Angela Schwindt once said: “While we try to teach our children all about life, our children teach us what life is all about.” There is so much we can learn from children. It wouldn’t be wrong to say that children possess the passageway to the elixir of life. So, why not learn from them and perhaps we may well discover the true meaning of life. Here are a few qualities that could aid us in that purpose. Learn the top 10 lessons that adults can learn from kids.
10. No compromises:
If there is something about passion that children teach us, it is the zeal to never let go of what actually matters. Children never compromise on things that they love and hence we, too, shouldn’t. After all, what is a passion that can ultimately be compromised or conceded?

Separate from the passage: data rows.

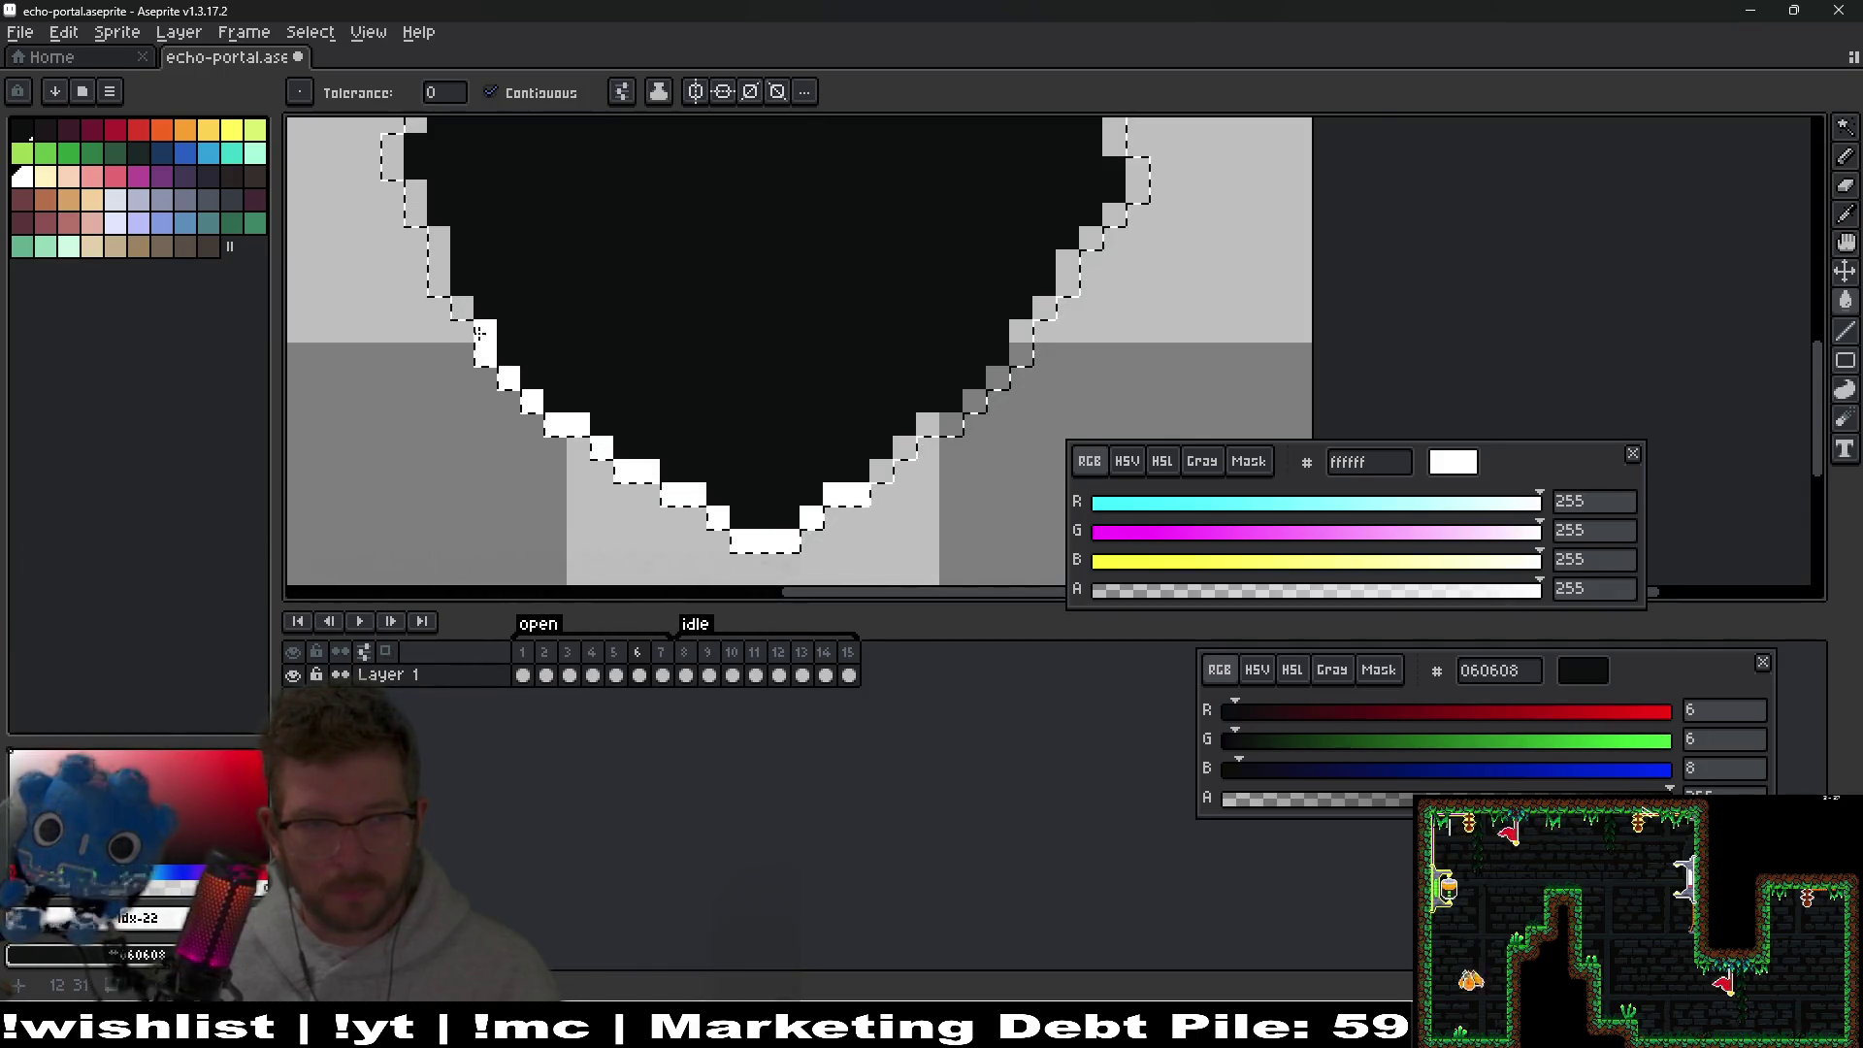
Whiten the rim pixels on the portal's left side, undoing an accidental interior fill.
scroll(512, 377, up, 3)
click(648, 455)
click(628, 420)
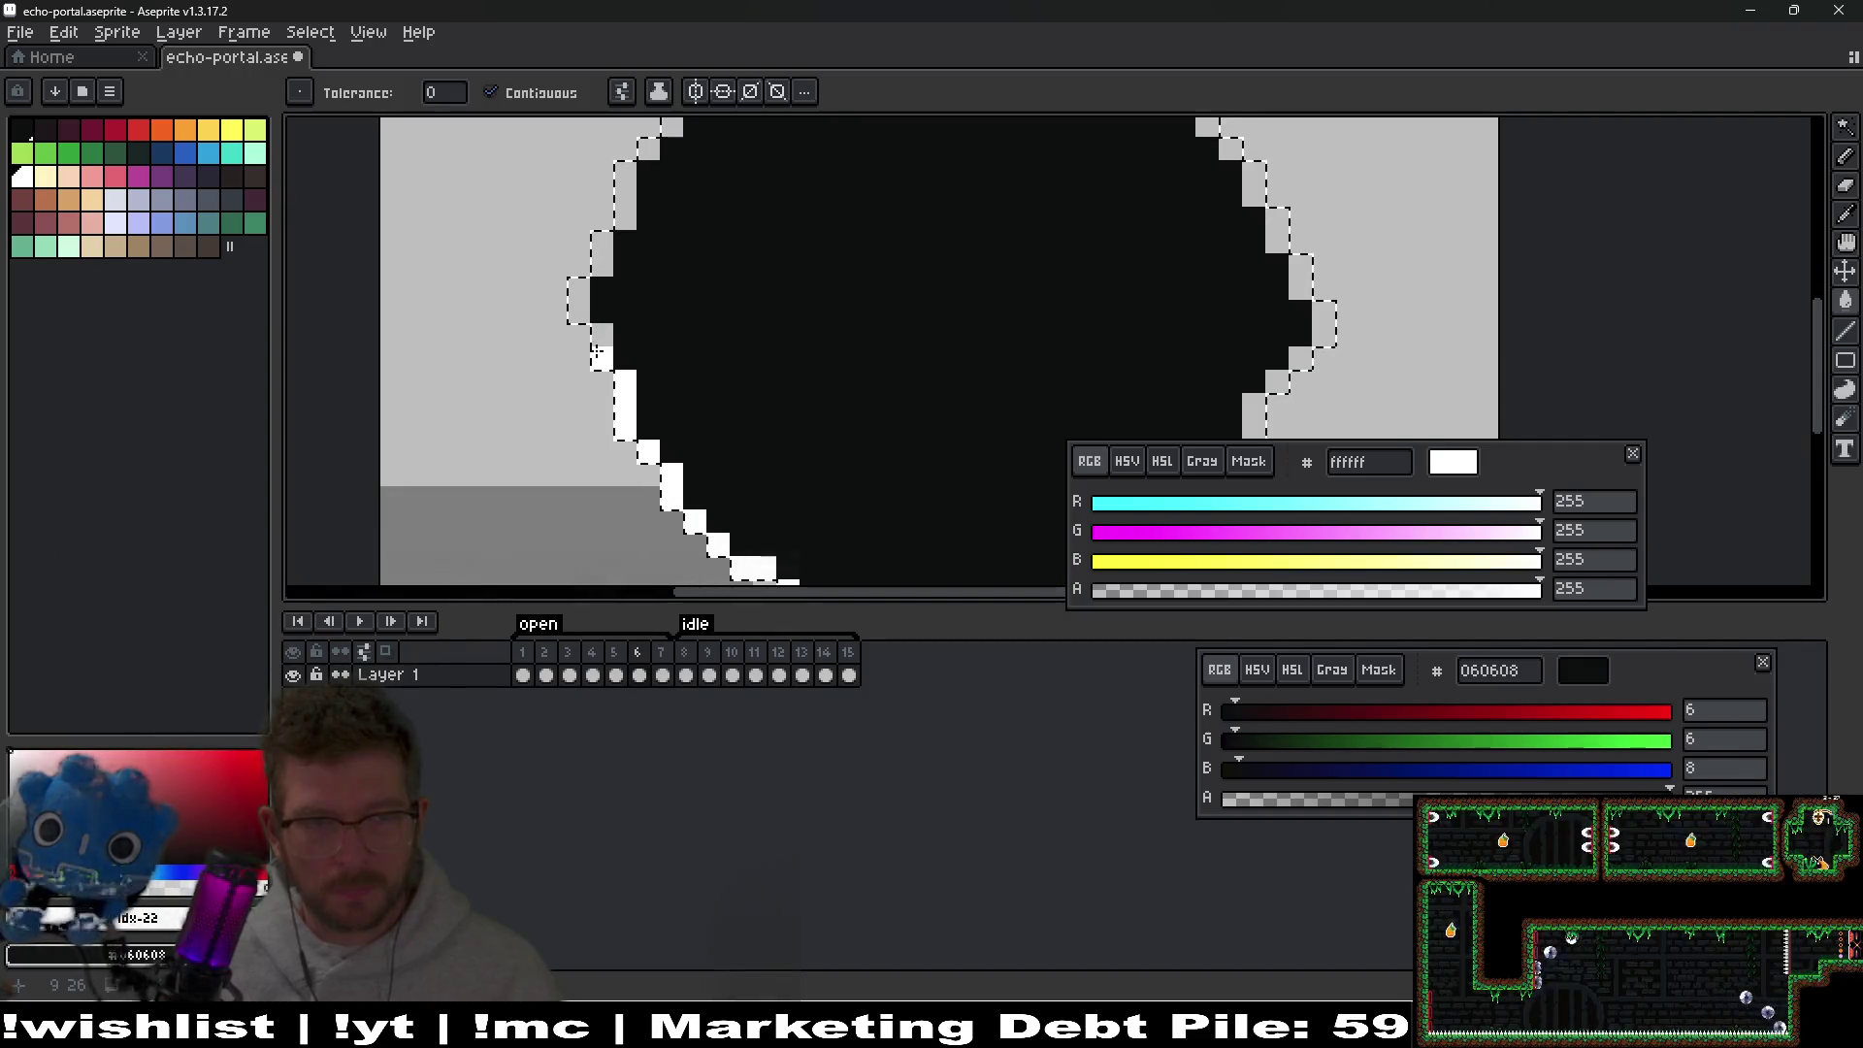
scroll(580, 420, up, 3)
click(579, 473)
click(580, 420)
click(602, 335)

This is one of the qualities that we lose pretty soon as we grow up. Children soak in everything that happens around them with great detail. They see things holistically. As adults we tend to judge far too soon, even prior to assessing every possibility. To accomplish something great we need to learn the trait of observation from children.
8. Stop worrying:
We spend much of our adult lives worrying about everything. Children are, however, carefree and tension hardly finds any place in their lives. This is why they can actually smile easily. Perhaps it’s time we unlearn being an adult and get back to being the easy going child we once were.
7. It’s alright to fail:
As children, failing in doing something is just part of the joyous ride of life. Kids never make an issue out of a failure. It is us adults who make a big fuss over anything. Sometimes we get so caught up in such trivial issues that our lives, too, become unbearable. Maybe, we need to learn from children that failures are indeed just the stepping stone to success.
6. Unrestricted love:
As adults, everything is more or less about give and take or evaluation. In fact, the emotion of love, too, goes through several rounds of assessments whatever be the criteria. We always expect something in return for love as grownups but love comes effortlessly for children. They don’t care about a settled future or life savings; all they understand is selfless and unbiased love. Perhaps, we as adults could learn a lesson or two from kids on the same.
5. Cry out:
Children cry easily and, perhaps, it is one of the reasons they forgive and forget easily, too. There is an invisible decree that stops adults from crying when hurt. The notion of putting on a brave face is far too exaggerated than it actually should be. No, it isn’t brave not to cry; it also isn’t the pre-requisite of manhood to bottle up tears and it isn’t the obligation of a dignified individual not to cry. We need to be like children who shed tears and then move ahead feeling lighter and better.
4. Aspire for the impossible:
We must all remember how, at one moment, during our childhood we wanted to be an astronaut and at the very next moment, we wanted to be a doctor. The possibilities were limitless and we weren’t afraid of dreaming of the impossible but all that changed when we crossed the threshold of childhood. Children, in general, are not afraid to dream big and aspire to achieve what at that moment might seem unreasonable but isn’t that the very quality needed for new discoveries and inventions? The will to achieve something, no matter how challenging, is what we need to instil in us.
3. Express emotions:
The ease with which a child expresses emotions is actually worthy of absorbing. As adults we tend to bottle up emotions because some unwritten laws warrant us to do the same. But that’s not really conducive to our emotional health. One look at children and the ease with which they express their feelings makes us realize what we miss as grownups. The complexity in relationships of adults is for this very reason of trying to suppress feelings of anger, hurt and sadness. We, undoubtedly, need to learn from kids how to vent our feelings towards others. We need to learn to let out and move on.
Accepting people into their lives without any discrimination or prejudice comes easily to kids. Borders, caste, religion, sex or wealth are never deciding factors in their lives when it comes to friendships or acquaintances. Strangely as we grow older and become astute adults, this gift is lost and we begin to measure people on scales which are hollow and absurd. Maybe, this is one of those qualities the loss of which brings all the conflicts and tensions in the adult world.
The urge to ask questions is inherent in children. Their endless queries are the unblemished examples of their chaste desire of knowing the unknown. Curiosity, in fact, is the most critical quality that governs the thirst for knowledge for without it the learning curve in life comes to a standstill. As adults we shed the cloak of inquisitiveness and stop asking questions. Whatever might be the reason but the fact is that curiosity is one of the foremost qualities we as adults need to inculcate from children.